It is our great pleasure to introduce this collection of papers devoted to the special issue on Data Science in Asia. The earlier versions of these extended papers were presented at 2017 Pacific-Asia Conference on Knowledge Discovery and Data Mining (PAKDD’2017), which was held in Jeju, Korea, from 23 to 26 May 2017. In PAKDD’2017, we accepted 45 papers as long-presentation papers. After the conference, we invited the authors of the long-presentation papers to submit an extended version of their papers to this special issue with JDSA. The reviewers of JDSA conducted thorough reviews for the extended papers, and the authors revised their papers based on the reviews. Finally, we accepted seven papers for this special issue.

These seven papers are roughly classified into four categories, as below.

Deep learning in data mining

  • Deep learning for detecting inappropriate content in text [1]

    In this paper, the authors proposed a novel deep learning architecture called “Convolutional Bi-Directional LSTM (C-BiLSTM)” in order to detect inappropriate contents such as hurling abuses.

Scalability and parallelism in data mining

  • Parallel edge-based visual assessment of cluster tendency on GPU [2]

    In this paper, the authors improved the visual assessment of (cluster) tendency (VAT) algorithm such that it becomes suitable to GPU parallel processing.

  • Scalable Twitter user clustering approach boosted by Personalized PageRank [3]

    In this paper, the authors proposed a scalable approach for Twitter user clustering based on content and graph features with topical relevance and influence ranking by Personalized PageRank.
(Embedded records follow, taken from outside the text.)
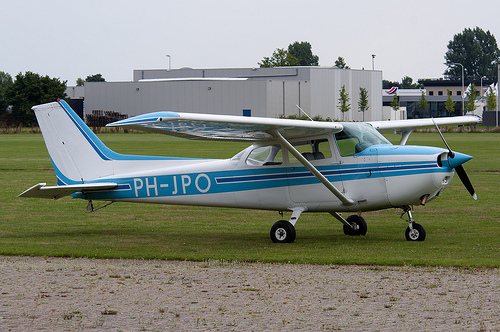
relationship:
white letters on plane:
[128, 169, 218, 201] [19, 80, 499, 257]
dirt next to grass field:
[4, 256, 499, 330] [2, 131, 499, 262]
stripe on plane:
[215, 164, 438, 183] [211, 161, 442, 186]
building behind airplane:
[120, 46, 394, 146] [16, 99, 483, 243]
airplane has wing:
[16, 99, 483, 243] [102, 109, 480, 143]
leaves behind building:
[441, 26, 500, 81] [421, 75, 496, 102]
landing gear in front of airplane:
[400, 204, 426, 241] [16, 99, 483, 243]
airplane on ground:
[10, 88, 484, 250] [2, 125, 499, 330]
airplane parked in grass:
[16, 99, 483, 243] [0, 125, 500, 269]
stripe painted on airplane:
[56, 100, 109, 160] [17, 97, 482, 242]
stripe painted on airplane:
[106, 115, 159, 125] [17, 97, 482, 242]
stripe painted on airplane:
[214, 162, 439, 185] [17, 97, 482, 242]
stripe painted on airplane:
[55, 177, 130, 189] [17, 97, 482, 242]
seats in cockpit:
[295, 128, 343, 163] [240, 127, 390, 166]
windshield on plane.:
[334, 123, 391, 156] [10, 64, 469, 258]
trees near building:
[335, 85, 349, 118] [79, 61, 406, 136]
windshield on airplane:
[336, 120, 389, 164] [10, 88, 484, 250]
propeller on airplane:
[431, 117, 477, 202] [16, 99, 483, 243]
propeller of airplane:
[432, 117, 478, 200] [16, 99, 483, 243]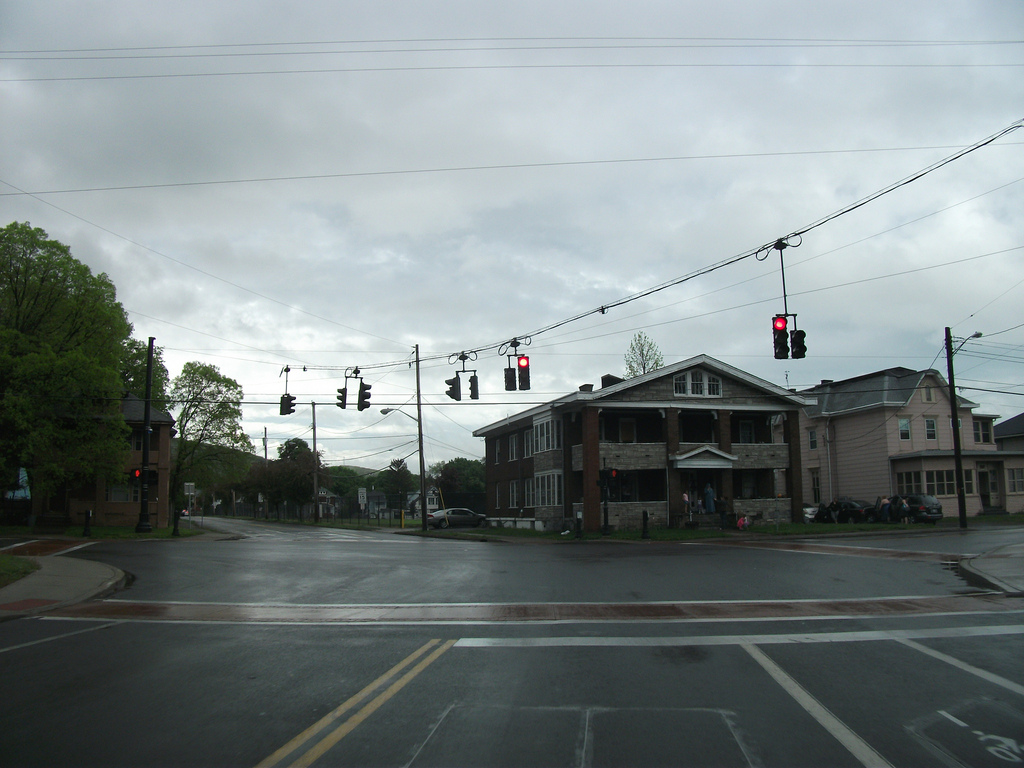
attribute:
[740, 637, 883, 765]
line — white 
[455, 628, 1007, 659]
line — white 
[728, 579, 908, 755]
line — white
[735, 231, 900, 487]
light — red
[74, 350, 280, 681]
sign — distant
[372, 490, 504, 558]
car — parked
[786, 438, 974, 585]
van — parked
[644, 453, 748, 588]
porch — brown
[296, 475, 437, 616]
sign — white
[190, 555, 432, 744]
line — yellow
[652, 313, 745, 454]
window — small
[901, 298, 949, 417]
window — small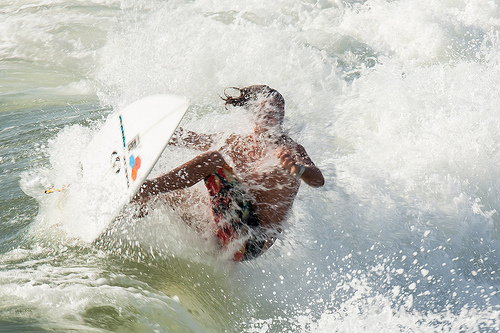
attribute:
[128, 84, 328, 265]
person — pictured, light skinned, bare chested, surfing, surfer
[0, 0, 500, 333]
ocean — splashing, rough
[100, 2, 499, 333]
wave — crashing, pictured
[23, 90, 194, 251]
surfboard — white, pictured, wooden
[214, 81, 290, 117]
hair — wet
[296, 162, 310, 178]
wristband — pictured, white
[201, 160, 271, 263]
shorts — black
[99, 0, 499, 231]
water — white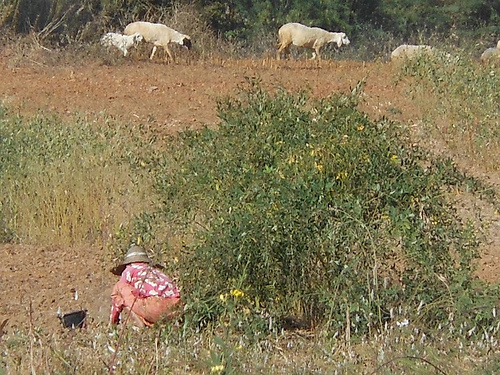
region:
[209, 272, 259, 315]
yellow wildflower growing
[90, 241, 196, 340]
a woman bending down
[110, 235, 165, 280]
a women's hat to block the sun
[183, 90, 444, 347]
a green bush growing wildflowers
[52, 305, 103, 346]
a black bucket next to the woman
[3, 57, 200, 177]
dead grass and dirt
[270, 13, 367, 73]
white sheep walking across the field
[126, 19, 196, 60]
a white sheep with a black head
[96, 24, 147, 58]
a baby sheep walking alongside its mother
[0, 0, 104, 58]
dead bushes and twigs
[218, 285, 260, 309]
tiny yellow flowers in field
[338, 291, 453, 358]
white flower budd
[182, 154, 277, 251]
large path of gren bush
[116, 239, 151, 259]
white band around green hat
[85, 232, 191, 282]
large green hat with lining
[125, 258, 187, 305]
red and white scarf around woman's back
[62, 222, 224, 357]
woman crouching on the ground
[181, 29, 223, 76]
black face on white animal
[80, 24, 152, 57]
small white animal walking on dirt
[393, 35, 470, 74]
large rock boulder on side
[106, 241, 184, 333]
a woman kneeling down by a bush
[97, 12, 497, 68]
some sheep walking along a path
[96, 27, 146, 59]
a lamb walking next to its mom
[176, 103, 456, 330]
a big leafy bush in the middle of a field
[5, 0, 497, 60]
a line of trees in the background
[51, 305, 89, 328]
a bucket on the ground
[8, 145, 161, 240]
some tall dried grass in front of a bush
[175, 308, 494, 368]
some plants with little flowers on them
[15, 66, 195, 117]
a big patch of dirt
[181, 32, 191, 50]
the face with black fur on it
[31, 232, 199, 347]
a migrant worker working in a field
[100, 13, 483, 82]
a line of white sheep crossing the edge of the field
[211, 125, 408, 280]
a green dense brush area in the field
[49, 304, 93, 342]
a black pail the worker is using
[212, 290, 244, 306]
some yellow flowers growing in the field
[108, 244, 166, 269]
a brown wide-brimmed hat the worker is wearing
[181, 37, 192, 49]
the black face of one of the sheep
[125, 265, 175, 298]
red and white patterned shirt the worker is wearing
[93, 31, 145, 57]
a smaller baby sheep walking with it's mother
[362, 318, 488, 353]
some wispy white flowers growing in the field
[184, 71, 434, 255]
A bush is visible.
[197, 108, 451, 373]
A bush is visible.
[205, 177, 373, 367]
A bush is visible.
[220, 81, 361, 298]
A bush is visible.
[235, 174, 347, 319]
A bush is visible.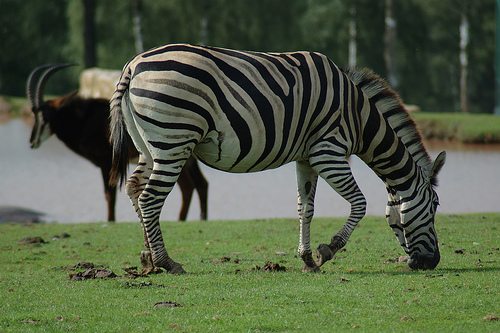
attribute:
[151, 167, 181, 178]
stripe — black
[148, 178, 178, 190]
stripe — black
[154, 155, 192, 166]
stripe — black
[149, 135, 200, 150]
stripe — black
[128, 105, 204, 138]
stripe — black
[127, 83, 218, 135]
stripe — black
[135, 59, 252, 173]
stripe — black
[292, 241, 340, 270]
hoves — grey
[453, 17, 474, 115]
tree — white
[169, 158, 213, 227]
knees — bent backwards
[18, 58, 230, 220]
antelope — sable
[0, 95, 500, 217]
water — brown, dirty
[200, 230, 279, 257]
grass — green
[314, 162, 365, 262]
leg — bent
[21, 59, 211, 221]
antelope — sable, blurry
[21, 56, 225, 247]
ram — dark brown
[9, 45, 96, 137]
horns — curved, dark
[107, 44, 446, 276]
zebra — mammal, white, eating, grazing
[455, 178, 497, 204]
water — full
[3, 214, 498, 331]
grass — green, neat, trimmed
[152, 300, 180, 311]
indent — small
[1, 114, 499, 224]
water — muddy, brown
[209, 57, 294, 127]
stripes — black, white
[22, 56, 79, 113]
horns — curved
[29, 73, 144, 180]
animal — brown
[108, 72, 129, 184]
tail — small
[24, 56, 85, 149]
horns — black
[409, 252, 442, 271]
mouth — black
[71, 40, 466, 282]
zebra — eating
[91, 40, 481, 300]
zebra — dark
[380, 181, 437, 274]
jaw — lower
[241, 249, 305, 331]
grass — green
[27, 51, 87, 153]
antelope — sable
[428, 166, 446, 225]
eyelash — long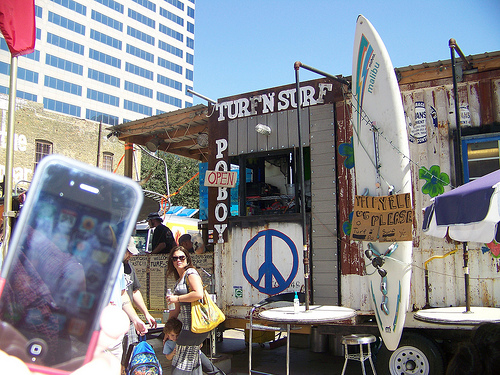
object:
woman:
[163, 245, 226, 375]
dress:
[169, 269, 211, 374]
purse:
[186, 274, 227, 335]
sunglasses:
[170, 255, 187, 261]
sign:
[215, 83, 334, 122]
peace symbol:
[241, 228, 299, 297]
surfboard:
[347, 13, 417, 355]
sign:
[204, 171, 238, 188]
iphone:
[0, 155, 145, 375]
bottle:
[166, 287, 176, 311]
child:
[162, 316, 193, 375]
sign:
[211, 139, 231, 243]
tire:
[370, 330, 447, 375]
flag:
[0, 1, 33, 57]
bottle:
[293, 291, 301, 317]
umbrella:
[420, 167, 498, 244]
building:
[0, 0, 200, 129]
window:
[186, 34, 197, 50]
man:
[147, 213, 175, 255]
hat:
[146, 212, 161, 225]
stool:
[340, 333, 379, 375]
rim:
[387, 346, 430, 375]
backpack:
[121, 332, 162, 374]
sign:
[352, 193, 416, 242]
Parameter tuning in data mining

  • Automated parameter tuning in one-class support vector machine: an application for damage detection [4]

    In this paper, the authors developed an automated parameter tuning of the one-class SVM for damage detection applications.

  • Stable Bayesian optimization [5]

    In this paper, the authors proposed a stable Bayesian optimization technique which can be commonly used for hyper-parameter tuning in machine learning.

Similarity matching in data mining

  • Drug prescription support in dental clinics through drug corpus mining [6]

    In this paper, the authors suggested an approach to obtain the similarity ratio between the drug that the dentist is going to prescribe and the drug that the patient is currently taking.

  • Inferring variable labels using outlines of data in Data Jackets by considering similarity and co-occurrence [7]

    In this paper, the authors focused on similarity among the outlines of Data Jackets (DJs) and presented two models for inferring variable labels (VLs) based on the similarity and the co-occurrence of the VLs.